UFT recommendations add fuel to the charter school debate fire

A list of proposals being pushed by the city teachers union to overhaul state charter school laws could shape the imminent debate over how and when to raise the charter school cap.

The proposals, which conclude a UFT report on charter school demographics, are intended to force charter schools to open their doors to the same populations served by district schools, which would mean enrolling larger numbers of English language learners and students with special needs. In the days leading up to January 19, the deadline for states’ applications to the federal Race to the Top competition, the union’s proposals could become bargaining chips for legislators hesitant to raise the charter cap without requiring significant changes in the way state charter schools are run.

Flanked by legislators from both houses at UFT headquarters in lower Manhattan on Sunday, union chief Michael Mulgrew called on Albany to, among other things, require charters to maintain student populations with similar demographics to the school districts in which they are located, centralize charter school admissions under the city or state education departments, cap the salaries of charter school administrators and ban charter schools from sharing space with district schools in New York City until the city has met its class size targets.

Mulgrew and the lawmakers insisted that the changes would bring the state’s charter schools closer to their original mission, as written in state law, to reduce educational inequities.

“The original intent of the law was fairness and access for all students,” Mulgrew said. “The way the law is written currently, we know that is not happening.”

New York’s charter law is currently under heightened scrutiny because states with fewer restrictions on the growth of charter schools are more likely to win the federal Race to the Top grant competition.

State law currently limits the number of allowable charters to 200, a number that many observers expect the state to hit early this year. Education Commissioner David Steiner and Board of Regents Chancellor Merryl Tisch have come out in support of raising the cap, as has Governor Paterson and State Senate Majority Leader John Sampson. But other legislative leaders, among them Assembly Speaker Sheldon Silver, have kept quiet on whether they will support a lift of the cap.

At UFT headquarters, a line-up of lawmakers, including Sampson, suggested that if they are to allow more charters in the state, they may also want to make other changes to the way the schools operate in the state.

“I think it’s important that before we race to change the cap or lift the cap, we need more information,” said Assemblywoman Linda Rosenthal.

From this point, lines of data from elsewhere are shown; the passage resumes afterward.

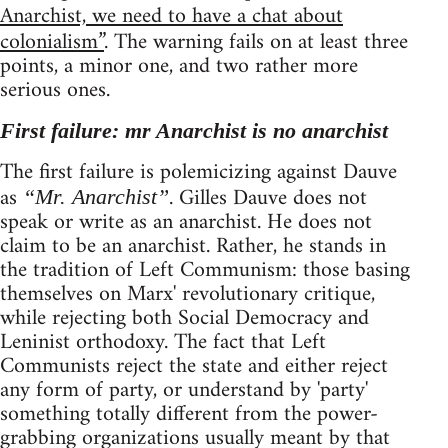
Anarchist, we need to have a chat about
colonialism”
. The warning fails on at least three
points, a minor one, and two rather more
serious ones.
First failure: mr Anarchist is no anarchist
The first failure is polemicizing against Dauve
as
. Gilles Dauve does not
“Mr. Anarchist”
speak or write as an anarchist. He does not
claim to be an anarchist. Rather, he stands in
the tradition of Left Communism: those basing
themselves on Marx' revolutionary critique,
while rejecting both Social Democracy and
Leninist orthodoxy. The fact that Left
Communists reject the state and either reject
any form of party, or understand by 'party'
something totally different from the power-
grabbing organizations usually meant by that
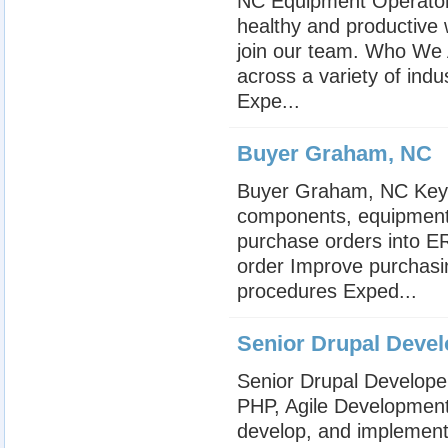
NC Equipment Operator 
healthy and productive
join our team. Who We A
across a variety of in
Expe...
Buyer Graham, NC
Buyer Graham, NC Key R
components, equipment,
purchase orders into E
order Improve purchas
procedures Exped...
Senior Drupal Devel
Senior Drupal Develope
PHP, Agile Development,
develop, and implement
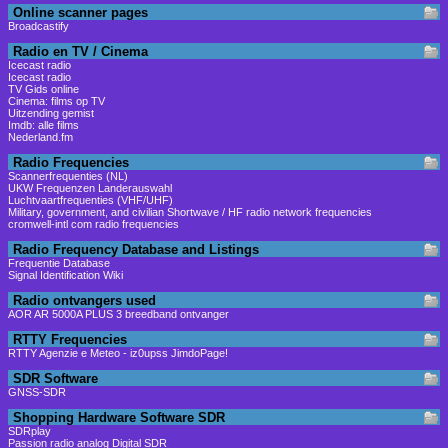
Online scanner pages
Broadcastify
Radio en TV / Cinema
Icecast radio
Icecast radio
TV Gids online
Cinema: films op TV
Uitzending gemist
Imdb: alle films
Nederland.fm
Radio Frequencies
Scannerfrequenties (NL)
UKW Frequenzen Landerauswahl
Luchtvaartfrequenties (VHF/UHF)
Military, government, and civilian Shortwave / HF radio network frequencies
cromwell-intl com radio frequencies
Radio Frequency Database and Listings
Frequentie Database
Signal Identification Wiki
Radio ontvangers used
AOR AR 5000A PLUS 3 breedband ontvanger
RTTY Frequencies
RTTY Agenzie e Meteo - iz0upss JimdoPage!
SDR Software
GNSS-SDR
Shopping Hardware Software SDR
SDRplay
Passion radio analog Digital SDR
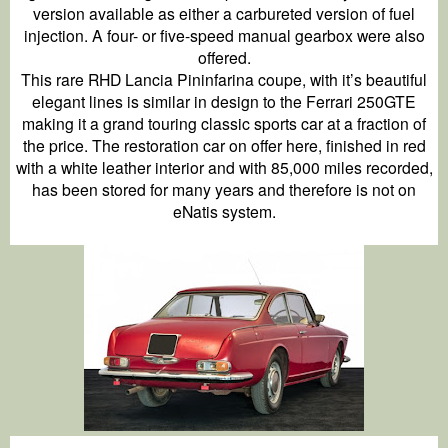
version available as either a carbureted version of fuel
injection. A four- or five-speed manual gearbox were also
offered.
This rare RHD Lancia Pininfarina coupe, with it’s beautiful
elegant lines is similar in design to the Ferrari 250GTE
making it a grand touring classic sports car at a fraction of
the price. The restoration car on offer here, finished in red
with a white leather interior and with 85,000 miles recorded,
has been stored for many years and therefore is not on
eNatis system.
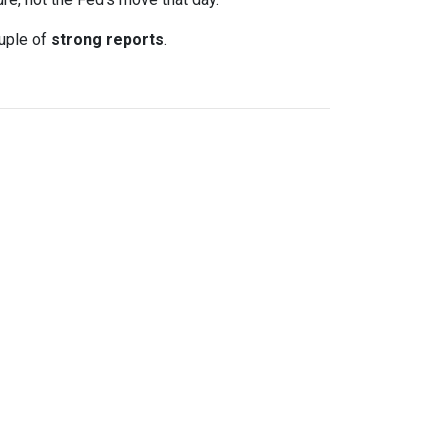
uple of
strong reports
.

Assemblyman Alan Maisel said the UFT’s findings bolstered the case for revision of the law. Maisel introduced a bill last May that would require charter schools to enroll English Language Learners and special education students in comparable numbers to schools in the school district or risk losing their charters, but the bill has sat in committee since its introduction.

“Hopefully this will give us some impetus for that legislation,” Maisel said.

Sampson said the report would help legislators make “the responsible decision” decide how to revise state charter law. However, Sampson stopped short of saying whether the changes should be a condition of raising the cap.

Proponents of charter schools were quick to characterize the UFT’s list of proposals as a politically motivated swipe at the charter movement.

Peter Murphy, policy director of the New York Charter School Association, said the union was “exploiting” the spotlight currently focused on the charter law to attempt greater union control over the schools. Murphy also called the proposals unworkable and in some cases detrimental to charter schools’ ability to operate.

“We have proposals on the table now that can get us more ELLs and special needs students in charter schools,” Murphy said. He pointed to a plan that would allow charter operators to run schools on more than one campus, which he said would allow charter schools to offer more specialized services for needy students that some small charter schools find difficult to provide. Murphy said that NYCSA also supports another proposal that would legally allow charters to give admissions preference to special education students.

“These are ideas we’ve got to deal with this problem,” Murphy said. “They’re realistic, they’re doable. It’s a much more realistic way.”